Edit model card

bert-base-vietnamese-ud-goeswith

Model Description

This is a BERT model pre-trained on Vietnamese texts for POS-tagging and dependency-parsing (using goeswith for subwords), derived from vibert-base-cased.

How to Use

class UDgoeswith(object):
  def __init__(self,bert):
    from transformers import AutoTokenizer,AutoModelForTokenClassification
    self.tokenizer=AutoTokenizer.from_pretrained(bert)
    self.model=AutoModelForTokenClassification.from_pretrained(bert)
  def __call__(self,text):
    import numpy,torch,ufal.chu_liu_edmonds
    w=self.tokenizer(text,return_offsets_mapping=True)
    v=w["input_ids"]
    x=[v[0:i]+[self.tokenizer.mask_token_id]+v[i+1:]+[j] for i,j in enumerate(v[1:-1],1)]
    with torch.no_grad():
      e=self.model(input_ids=torch.tensor(x)).logits.numpy()[:,1:-2,:]
    r=[1 if i==0 else -1 if j.endswith("|root") else 0 for i,j in sorted(self.model.config.id2label.items())]
    e+=numpy.where(numpy.add.outer(numpy.identity(e.shape[0]),r)==0,0,numpy.nan)
    g=self.model.config.label2id["X|_|goeswith"]
    r=numpy.tri(e.shape[0])
    for i in range(e.shape[0]):
      for j in range(i+2,e.shape[1]):
        r[i,j]=r[i,j-1] if numpy.nanargmax(e[i,j-1])==g else 1
    e[:,:,g]+=numpy.where(r==0,0,numpy.nan)
    m=numpy.full((e.shape[0]+1,e.shape[1]+1),numpy.nan)
    m[1:,1:]=numpy.nanmax(e,axis=2).transpose()
    p=numpy.zeros(m.shape)
    p[1:,1:]=numpy.nanargmax(e,axis=2).transpose()
    for i in range(1,m.shape[0]):
      m[i,0],m[i,i],p[i,0]=m[i,i],numpy.nan,p[i,i]
    h=ufal.chu_liu_edmonds.chu_liu_edmonds(m)[0]
    if [0 for i in h if i==0]!=[0]:
      m[:,0]+=numpy.where(m[:,0]==numpy.nanmax(m[[i for i,j in enumerate(h) if j==0],0]),0,numpy.nan)
      m[[i for i,j in enumerate(h) if j==0]]+=[0 if i==0 or j==0 else numpy.nan for i,j in enumerate(h)]
      h=ufal.chu_liu_edmonds.chu_liu_edmonds(m)[0]
    u="# text = "+text+"\n"
    v=[(s,e) for s,e in w["offset_mapping"] if s<e]
    for i,(s,e) in enumerate(v,1):
      q=self.model.config.id2label[p[i,h[i]]].split("|")
      u+="\t".join([str(i),text[s:e],"_",q[0],"_","|".join(q[1:-1]),str(h[i]),q[-1],"_","_" if i<len(v) and e<v[i][0] else "SpaceAfter=No"])+"\n"
    return u+"\n"

nlp=UDgoeswith("KoichiYasuoka/bert-base-vietnamese-ud-goeswith")
print(nlp("Hai cái đầu thì tốt hơn một."))
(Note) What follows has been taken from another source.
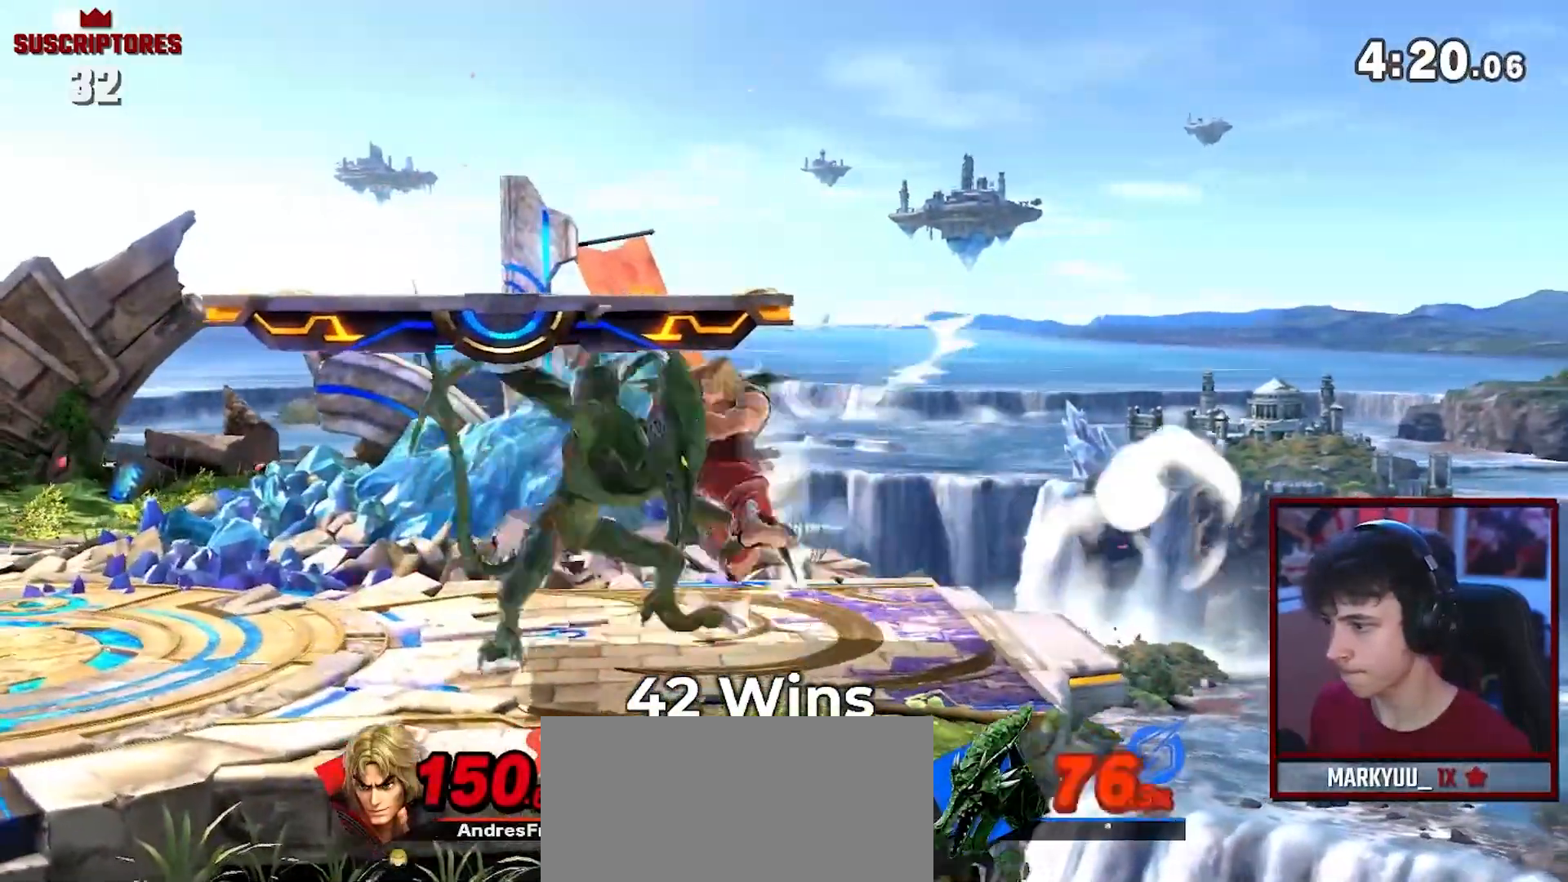
{"buttons": [], "left_stick": "left", "right_stick": "center", "events": [[467, "B", "up"]]}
with ufal.chu-liu-edmonds. Or without ufal.chu-liu-edmonds:

from transformers import pipeline
nlp=pipeline("universal-dependencies","KoichiYasuoka/bert-base-vietnamese-ud-goeswith",trust_remote_code=True,aggregation_strategy="simple")
print(nlp("Hai cái đầu thì tốt hơn một."))
Downloads last month
3
This model does not have enough activity to be deployed to Inference API (serverless) yet. Increase its social visibility and check back later, or deploy to Inference Endpoints (dedicated) instead.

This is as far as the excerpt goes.